Required work: Reproduce word for word the stretch of lines from the one containing "10 years running" through the one containing "4 Clause 1.1", both included.

Source records:

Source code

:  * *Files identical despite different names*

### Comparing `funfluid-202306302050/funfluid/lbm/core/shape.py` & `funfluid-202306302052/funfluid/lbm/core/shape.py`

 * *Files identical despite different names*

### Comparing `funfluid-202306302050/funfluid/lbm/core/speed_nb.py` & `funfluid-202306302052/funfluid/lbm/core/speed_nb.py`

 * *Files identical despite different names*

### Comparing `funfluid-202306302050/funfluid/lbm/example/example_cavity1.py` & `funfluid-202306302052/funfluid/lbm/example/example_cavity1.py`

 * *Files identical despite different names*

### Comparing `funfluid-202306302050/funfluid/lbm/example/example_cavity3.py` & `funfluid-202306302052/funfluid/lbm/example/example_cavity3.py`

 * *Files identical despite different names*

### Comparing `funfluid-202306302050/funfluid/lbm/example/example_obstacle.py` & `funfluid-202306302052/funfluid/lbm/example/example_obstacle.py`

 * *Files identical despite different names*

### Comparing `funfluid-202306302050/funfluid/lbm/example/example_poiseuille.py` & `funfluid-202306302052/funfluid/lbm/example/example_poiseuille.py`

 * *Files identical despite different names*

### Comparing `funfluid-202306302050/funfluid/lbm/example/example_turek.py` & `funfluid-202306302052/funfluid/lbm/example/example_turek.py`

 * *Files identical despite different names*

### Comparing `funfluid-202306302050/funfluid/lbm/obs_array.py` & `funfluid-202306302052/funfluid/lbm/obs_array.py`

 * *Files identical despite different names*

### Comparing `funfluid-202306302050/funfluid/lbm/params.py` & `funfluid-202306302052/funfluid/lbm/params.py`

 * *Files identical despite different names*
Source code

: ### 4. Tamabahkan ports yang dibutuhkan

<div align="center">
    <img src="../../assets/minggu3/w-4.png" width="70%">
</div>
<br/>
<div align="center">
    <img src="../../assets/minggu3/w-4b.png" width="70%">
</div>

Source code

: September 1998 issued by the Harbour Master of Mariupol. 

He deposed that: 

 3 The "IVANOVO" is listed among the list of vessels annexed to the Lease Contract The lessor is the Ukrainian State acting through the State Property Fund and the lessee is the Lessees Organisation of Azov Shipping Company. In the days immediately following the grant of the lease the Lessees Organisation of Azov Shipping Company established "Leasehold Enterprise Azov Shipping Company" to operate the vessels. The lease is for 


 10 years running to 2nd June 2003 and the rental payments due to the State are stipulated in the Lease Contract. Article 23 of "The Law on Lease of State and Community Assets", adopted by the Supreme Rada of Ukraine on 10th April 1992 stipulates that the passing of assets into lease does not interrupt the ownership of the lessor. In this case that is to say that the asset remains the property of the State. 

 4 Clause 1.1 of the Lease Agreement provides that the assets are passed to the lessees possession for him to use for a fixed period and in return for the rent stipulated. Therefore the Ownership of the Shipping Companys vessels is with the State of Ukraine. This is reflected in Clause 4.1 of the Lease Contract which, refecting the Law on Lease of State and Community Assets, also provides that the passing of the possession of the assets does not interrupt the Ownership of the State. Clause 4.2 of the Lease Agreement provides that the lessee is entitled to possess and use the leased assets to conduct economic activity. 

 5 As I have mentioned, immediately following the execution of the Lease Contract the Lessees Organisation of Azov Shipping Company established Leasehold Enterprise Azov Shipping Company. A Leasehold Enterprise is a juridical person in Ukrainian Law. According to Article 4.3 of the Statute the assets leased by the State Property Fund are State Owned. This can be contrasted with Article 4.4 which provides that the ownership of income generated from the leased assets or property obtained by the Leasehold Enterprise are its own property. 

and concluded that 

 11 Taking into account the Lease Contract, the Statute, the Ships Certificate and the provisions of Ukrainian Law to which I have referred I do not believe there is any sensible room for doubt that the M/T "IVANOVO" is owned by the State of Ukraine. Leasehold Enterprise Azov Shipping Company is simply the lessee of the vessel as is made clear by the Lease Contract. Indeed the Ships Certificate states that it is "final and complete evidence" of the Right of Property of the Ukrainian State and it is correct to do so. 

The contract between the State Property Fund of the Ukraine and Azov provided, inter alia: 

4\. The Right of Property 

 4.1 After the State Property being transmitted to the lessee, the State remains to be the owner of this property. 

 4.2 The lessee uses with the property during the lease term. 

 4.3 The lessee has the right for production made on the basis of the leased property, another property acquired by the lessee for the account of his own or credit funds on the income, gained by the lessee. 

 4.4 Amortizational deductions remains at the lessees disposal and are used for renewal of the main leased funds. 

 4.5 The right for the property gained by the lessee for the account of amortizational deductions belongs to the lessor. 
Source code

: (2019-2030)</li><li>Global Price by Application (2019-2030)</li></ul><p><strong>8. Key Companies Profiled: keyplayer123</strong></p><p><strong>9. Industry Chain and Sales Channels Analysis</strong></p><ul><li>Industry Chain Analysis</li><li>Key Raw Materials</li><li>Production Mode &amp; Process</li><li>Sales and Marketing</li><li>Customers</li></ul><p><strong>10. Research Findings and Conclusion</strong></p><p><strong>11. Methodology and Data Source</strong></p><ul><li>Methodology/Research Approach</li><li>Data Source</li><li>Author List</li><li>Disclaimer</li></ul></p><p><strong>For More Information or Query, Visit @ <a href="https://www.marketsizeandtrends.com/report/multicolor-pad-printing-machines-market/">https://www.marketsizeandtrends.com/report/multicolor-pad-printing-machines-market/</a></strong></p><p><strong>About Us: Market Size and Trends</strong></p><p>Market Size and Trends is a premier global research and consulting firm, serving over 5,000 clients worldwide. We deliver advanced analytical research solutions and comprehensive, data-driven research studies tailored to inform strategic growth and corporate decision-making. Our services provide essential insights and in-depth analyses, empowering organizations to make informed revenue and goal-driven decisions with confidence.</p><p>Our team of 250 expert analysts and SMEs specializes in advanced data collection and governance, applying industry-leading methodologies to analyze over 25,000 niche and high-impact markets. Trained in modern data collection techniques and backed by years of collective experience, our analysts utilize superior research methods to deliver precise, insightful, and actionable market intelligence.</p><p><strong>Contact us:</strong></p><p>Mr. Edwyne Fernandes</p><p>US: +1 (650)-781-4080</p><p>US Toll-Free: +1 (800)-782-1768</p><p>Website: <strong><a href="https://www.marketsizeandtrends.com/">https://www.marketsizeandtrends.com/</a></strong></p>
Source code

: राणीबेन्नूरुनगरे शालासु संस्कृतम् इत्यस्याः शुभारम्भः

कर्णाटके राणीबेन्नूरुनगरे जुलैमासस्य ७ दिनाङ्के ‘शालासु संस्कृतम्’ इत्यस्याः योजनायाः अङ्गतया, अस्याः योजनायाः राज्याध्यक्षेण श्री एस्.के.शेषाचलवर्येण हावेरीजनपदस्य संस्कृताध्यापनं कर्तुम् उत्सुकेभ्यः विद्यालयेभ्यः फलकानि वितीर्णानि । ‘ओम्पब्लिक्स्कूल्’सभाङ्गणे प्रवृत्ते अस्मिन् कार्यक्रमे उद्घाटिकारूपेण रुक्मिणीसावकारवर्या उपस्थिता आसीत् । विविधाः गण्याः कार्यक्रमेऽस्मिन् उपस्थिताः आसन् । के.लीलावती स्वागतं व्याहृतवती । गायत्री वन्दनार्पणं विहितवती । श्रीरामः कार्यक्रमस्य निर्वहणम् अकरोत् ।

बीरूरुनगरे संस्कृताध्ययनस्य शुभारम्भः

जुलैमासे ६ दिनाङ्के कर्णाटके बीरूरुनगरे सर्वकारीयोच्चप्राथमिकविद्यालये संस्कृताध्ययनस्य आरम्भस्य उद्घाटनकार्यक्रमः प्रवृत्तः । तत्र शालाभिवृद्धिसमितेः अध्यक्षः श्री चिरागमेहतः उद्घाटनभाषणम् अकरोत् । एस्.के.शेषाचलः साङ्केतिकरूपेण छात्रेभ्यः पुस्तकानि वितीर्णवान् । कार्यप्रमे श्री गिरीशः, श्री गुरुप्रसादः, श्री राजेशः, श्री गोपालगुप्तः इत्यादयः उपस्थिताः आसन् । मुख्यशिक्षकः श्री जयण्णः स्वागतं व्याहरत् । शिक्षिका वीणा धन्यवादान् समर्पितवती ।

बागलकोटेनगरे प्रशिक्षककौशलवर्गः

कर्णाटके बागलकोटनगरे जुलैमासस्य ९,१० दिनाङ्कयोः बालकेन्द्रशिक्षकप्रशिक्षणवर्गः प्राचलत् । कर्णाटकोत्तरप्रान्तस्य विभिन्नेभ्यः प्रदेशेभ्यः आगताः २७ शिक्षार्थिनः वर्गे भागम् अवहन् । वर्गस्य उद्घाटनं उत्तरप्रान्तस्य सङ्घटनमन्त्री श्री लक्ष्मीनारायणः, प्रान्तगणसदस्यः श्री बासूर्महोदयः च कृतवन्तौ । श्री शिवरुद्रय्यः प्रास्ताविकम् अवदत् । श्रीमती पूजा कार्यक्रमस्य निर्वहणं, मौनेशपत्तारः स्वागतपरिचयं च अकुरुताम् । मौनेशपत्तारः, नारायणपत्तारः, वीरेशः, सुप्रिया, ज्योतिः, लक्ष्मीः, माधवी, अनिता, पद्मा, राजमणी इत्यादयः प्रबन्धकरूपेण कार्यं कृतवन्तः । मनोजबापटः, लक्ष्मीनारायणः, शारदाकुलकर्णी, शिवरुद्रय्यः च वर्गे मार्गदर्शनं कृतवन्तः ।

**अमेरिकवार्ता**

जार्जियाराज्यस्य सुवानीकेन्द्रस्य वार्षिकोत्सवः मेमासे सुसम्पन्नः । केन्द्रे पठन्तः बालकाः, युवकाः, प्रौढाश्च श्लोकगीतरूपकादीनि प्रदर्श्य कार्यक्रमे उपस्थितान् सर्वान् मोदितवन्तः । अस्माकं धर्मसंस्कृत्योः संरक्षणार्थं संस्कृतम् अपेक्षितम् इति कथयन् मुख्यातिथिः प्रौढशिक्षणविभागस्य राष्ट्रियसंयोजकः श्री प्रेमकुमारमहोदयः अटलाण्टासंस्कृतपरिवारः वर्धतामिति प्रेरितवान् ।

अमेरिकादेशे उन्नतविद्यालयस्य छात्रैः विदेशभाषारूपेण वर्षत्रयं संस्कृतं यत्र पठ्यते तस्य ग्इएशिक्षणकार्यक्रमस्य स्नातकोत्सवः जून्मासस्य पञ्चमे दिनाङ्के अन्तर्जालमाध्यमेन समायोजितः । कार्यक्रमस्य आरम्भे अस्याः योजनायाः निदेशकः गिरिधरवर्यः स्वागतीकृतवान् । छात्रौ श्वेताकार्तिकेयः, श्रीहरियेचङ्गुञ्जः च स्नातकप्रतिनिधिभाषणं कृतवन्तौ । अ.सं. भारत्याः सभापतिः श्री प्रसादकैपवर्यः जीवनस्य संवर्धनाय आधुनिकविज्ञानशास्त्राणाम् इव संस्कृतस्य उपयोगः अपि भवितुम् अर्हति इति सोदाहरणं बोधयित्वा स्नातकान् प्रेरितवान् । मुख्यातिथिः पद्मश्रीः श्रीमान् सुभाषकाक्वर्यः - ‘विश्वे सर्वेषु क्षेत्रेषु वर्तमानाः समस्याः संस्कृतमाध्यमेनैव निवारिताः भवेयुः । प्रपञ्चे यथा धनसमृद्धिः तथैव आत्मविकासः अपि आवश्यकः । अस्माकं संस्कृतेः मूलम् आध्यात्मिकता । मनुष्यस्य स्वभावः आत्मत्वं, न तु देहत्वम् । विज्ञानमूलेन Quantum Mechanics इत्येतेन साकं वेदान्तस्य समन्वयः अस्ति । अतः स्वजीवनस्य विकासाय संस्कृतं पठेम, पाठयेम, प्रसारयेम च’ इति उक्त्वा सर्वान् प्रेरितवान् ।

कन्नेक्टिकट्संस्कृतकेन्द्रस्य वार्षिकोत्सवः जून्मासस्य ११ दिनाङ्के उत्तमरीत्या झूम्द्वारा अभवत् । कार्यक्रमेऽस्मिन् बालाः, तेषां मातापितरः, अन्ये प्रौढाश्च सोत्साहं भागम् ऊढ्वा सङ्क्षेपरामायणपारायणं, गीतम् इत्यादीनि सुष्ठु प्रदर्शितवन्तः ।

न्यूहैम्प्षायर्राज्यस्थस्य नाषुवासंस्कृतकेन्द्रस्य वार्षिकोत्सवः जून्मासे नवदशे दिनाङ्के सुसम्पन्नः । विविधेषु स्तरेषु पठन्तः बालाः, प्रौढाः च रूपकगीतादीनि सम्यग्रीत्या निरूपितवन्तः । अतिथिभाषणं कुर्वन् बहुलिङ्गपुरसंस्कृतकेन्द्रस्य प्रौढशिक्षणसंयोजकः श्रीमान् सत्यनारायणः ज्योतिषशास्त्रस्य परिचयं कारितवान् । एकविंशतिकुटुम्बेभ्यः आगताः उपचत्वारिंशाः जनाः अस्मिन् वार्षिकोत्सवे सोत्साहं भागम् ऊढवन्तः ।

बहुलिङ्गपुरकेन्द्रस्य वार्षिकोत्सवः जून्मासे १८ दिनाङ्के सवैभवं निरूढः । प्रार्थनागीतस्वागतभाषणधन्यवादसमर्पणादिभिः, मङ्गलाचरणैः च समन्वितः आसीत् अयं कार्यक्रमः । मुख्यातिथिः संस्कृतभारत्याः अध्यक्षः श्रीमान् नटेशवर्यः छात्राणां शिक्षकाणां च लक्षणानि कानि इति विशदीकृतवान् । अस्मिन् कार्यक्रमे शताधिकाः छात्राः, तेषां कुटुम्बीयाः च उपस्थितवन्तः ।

Exercise output:
 10 years running to 2nd June 2003 and the rental payments due to the State are stipulated in the Lease Contract. Article 23 of "The Law on Lease of State and Community Assets", adopted by the Supreme Rada of Ukraine on 10th April 1992 stipulates that the passing of assets into lease does not interrupt the ownership of the lessor. In this case that is to say that the asset remains the property of the State. 

 4 Clause 1.1 of the Lease Agreement provides that the assets are passed to the lessees possession for him to use for a fixed period and in return for the rent stipulated. Therefore the Ownership of the Shipping Companys vessels is with the State of Ukraine. This is reflected in Clause 4.1 of the Lease Contract which, refecting the Law on Lease of State and Community Assets, also provides that the passing of the possession of the assets does not interrupt the Ownership of the State. Clause 4.2 of the Lease Agreement provides that the lessee is entitled to possess and use the leased assets to conduct economic activity. 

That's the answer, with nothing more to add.